Let’s say your business is more appropriate for women, or you just like the vitality that Young White Turks (what we often call Social Butterflies in other markets)bring to everything and the improved impact that has on teamwork. Here is what is most meaningful to them.
Once again, as a result of knowing what matters most to them, we can construct a brand positioning for Young White Turks/Butterflies working for your company that could effectively look like this:
Just like a regular brand, the employee brand positioning is fundamentally a promise. There is no payout to recruit customers or employees with false promises. With regular brands, we are looking for frequency, loyalty, and advocacy.
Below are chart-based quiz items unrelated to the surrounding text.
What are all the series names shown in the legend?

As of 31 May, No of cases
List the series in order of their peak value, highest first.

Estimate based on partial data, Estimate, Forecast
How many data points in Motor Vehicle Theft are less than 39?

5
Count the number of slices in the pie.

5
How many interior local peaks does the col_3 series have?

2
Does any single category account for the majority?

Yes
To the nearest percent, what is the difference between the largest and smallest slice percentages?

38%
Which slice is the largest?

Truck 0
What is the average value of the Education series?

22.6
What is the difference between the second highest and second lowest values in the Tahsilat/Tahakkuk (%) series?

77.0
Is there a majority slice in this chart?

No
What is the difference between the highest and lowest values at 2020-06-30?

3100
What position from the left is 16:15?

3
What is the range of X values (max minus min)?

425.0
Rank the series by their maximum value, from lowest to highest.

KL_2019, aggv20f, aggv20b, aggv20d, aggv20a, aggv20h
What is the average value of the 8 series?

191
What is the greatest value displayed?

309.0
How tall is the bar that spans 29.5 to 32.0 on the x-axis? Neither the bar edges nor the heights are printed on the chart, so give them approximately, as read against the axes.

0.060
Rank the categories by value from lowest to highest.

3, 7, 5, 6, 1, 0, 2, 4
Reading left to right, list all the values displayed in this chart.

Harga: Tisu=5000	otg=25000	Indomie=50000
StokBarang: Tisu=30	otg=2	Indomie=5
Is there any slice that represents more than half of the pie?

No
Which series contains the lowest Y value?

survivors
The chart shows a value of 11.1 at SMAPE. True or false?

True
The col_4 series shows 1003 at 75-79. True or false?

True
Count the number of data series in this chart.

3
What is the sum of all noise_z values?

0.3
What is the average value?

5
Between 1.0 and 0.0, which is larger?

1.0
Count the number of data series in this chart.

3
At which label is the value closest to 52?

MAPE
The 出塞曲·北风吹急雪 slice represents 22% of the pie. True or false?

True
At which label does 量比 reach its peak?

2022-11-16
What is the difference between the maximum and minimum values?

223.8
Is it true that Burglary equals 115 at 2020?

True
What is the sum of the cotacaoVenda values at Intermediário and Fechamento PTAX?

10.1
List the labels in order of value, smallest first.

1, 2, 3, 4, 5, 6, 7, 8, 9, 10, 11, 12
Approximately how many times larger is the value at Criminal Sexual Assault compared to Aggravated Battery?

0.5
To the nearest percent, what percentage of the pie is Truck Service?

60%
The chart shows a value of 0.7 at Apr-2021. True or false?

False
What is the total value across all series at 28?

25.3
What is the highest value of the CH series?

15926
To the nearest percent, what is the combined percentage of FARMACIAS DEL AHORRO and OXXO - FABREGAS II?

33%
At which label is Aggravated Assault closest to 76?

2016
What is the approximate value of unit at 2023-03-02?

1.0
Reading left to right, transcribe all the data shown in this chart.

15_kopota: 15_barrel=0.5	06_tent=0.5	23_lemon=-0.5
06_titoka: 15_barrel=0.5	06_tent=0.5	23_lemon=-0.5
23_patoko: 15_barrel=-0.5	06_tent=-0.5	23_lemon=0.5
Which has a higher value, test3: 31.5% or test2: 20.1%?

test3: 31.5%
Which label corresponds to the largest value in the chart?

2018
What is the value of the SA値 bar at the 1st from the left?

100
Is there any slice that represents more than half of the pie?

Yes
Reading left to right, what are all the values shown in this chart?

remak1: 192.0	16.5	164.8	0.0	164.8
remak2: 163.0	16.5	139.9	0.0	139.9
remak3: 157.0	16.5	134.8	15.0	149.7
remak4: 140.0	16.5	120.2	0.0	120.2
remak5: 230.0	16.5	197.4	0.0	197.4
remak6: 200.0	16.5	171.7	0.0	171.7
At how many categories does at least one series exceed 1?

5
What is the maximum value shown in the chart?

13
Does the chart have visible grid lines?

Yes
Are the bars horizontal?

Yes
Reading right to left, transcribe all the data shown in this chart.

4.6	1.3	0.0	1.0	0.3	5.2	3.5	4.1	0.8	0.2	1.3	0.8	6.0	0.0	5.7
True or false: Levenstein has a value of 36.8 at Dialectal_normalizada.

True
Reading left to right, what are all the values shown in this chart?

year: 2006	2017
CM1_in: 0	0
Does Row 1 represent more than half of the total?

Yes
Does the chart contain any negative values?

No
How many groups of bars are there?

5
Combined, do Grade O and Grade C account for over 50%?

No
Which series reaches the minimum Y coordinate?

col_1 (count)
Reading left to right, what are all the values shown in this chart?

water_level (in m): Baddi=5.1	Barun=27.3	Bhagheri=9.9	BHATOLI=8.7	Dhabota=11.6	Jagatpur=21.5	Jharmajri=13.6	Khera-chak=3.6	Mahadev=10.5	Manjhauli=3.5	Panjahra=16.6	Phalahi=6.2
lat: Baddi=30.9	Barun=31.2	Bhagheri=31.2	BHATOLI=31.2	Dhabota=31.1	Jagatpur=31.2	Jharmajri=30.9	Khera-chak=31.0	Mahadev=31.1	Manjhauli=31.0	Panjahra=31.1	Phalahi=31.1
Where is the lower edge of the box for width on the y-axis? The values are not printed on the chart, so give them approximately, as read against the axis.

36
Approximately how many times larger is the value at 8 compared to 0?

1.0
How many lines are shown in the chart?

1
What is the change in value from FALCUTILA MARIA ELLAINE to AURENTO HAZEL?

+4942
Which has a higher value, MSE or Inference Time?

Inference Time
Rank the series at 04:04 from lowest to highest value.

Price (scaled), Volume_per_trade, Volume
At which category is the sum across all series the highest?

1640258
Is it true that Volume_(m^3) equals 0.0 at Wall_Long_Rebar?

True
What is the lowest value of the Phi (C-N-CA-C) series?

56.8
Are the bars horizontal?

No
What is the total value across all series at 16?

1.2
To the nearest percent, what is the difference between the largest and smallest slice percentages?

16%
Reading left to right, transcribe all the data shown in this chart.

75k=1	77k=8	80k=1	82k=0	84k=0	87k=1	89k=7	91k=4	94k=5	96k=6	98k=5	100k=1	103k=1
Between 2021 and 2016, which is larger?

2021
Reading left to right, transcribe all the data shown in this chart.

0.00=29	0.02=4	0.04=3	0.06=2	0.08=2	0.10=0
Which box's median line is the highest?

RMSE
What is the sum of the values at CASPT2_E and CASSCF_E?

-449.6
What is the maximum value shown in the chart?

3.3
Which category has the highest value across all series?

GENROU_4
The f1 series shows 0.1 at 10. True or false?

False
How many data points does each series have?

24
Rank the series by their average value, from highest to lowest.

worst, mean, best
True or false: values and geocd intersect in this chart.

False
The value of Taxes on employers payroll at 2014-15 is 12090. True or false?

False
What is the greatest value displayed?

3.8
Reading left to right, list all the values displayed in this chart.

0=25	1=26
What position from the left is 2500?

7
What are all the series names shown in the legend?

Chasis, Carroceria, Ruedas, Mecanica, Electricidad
For employee branding, we are looking for productivity, retention, and advocacy.
Earlier in my career when I was running a business unit for Coca-Cola, we had market share issues as well as clear goals to increase volume and profits. But one metric that concerned me was that we had a 27% turnover rate in our marketing department when I came into the job. I needed motivated and passionate employees to reverse a share loss to Pepsi and I needed marketing innovation to broaden our portfolio and increase sales and profits. We did this by getting the right people on the bus and in the right seats using the tools I’ve described. As a result, we found it much easier to recruit top talent, and our turnover rate dropped from 27% to 4%, which is pretty good for a multinational marketing organization.
Marketing tools like segmentation, targeting and positioning are effective. Use them in your HR department to get the right people in the right seats on your bus. And get somewhere that matters!